» Request: Word for word, restate the lines from the start of the data down to the line with "Full Member", both included.

Data items:
⁂

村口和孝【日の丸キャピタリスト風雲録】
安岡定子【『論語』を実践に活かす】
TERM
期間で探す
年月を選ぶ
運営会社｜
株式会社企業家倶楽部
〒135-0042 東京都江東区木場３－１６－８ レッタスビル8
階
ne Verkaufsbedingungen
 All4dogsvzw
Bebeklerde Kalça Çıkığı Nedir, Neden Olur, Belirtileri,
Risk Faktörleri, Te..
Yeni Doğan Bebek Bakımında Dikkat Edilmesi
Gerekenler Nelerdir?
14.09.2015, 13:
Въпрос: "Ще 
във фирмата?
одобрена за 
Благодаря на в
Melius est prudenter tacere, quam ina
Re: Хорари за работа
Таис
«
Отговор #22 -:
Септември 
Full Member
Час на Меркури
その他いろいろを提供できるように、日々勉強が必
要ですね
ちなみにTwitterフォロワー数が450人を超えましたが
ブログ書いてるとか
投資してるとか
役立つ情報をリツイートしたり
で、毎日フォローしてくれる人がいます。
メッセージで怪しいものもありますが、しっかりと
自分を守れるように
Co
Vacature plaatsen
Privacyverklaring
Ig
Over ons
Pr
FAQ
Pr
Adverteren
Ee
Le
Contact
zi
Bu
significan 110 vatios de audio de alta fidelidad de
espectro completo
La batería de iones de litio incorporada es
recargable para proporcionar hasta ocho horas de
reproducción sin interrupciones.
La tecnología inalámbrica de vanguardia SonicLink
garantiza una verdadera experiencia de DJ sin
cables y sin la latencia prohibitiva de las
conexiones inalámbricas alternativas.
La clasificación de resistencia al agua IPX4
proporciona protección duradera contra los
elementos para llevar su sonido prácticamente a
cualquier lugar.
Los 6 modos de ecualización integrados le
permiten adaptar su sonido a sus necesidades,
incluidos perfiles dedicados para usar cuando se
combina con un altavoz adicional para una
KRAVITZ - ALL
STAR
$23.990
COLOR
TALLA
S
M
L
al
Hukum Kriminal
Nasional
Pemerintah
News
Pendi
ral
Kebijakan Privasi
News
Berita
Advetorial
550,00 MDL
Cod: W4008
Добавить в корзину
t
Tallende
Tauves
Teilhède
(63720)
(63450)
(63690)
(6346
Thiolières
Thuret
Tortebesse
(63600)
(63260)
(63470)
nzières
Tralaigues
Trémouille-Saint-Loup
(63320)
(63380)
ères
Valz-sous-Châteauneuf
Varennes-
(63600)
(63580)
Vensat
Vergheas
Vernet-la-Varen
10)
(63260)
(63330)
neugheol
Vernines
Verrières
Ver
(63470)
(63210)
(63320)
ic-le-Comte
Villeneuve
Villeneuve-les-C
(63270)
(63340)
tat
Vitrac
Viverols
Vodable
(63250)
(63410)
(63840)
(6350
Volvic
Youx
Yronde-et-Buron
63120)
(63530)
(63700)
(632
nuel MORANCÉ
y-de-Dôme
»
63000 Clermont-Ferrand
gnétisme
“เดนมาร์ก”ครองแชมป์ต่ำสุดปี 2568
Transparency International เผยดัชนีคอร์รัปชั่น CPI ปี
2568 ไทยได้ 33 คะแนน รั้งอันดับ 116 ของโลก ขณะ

⁂

» The completed task:
村口和孝【日の丸キャピタリスト風雲録】
安岡定子【『論語』を実践に活かす】
TERM
期間で探す
年月を選ぶ
運営会社｜
株式会社企業家倶楽部
〒135-0042 東京都江東区木場３－１６－８ レッタスビル8
階
ne Verkaufsbedingungen
 All4dogsvzw
Bebeklerde Kalça Çıkığı Nedir, Neden Olur, Belirtileri,
Risk Faktörleri, Te..
Yeni Doğan Bebek Bakımında Dikkat Edilmesi
Gerekenler Nelerdir?
14.09.2015, 13:
Въпрос: "Ще 
във фирмата?
одобрена за 
Благодаря на в
Melius est prudenter tacere, quam ina
Re: Хорари за работа
Таис
«
Отговор #22 -:
Септември 
Full Member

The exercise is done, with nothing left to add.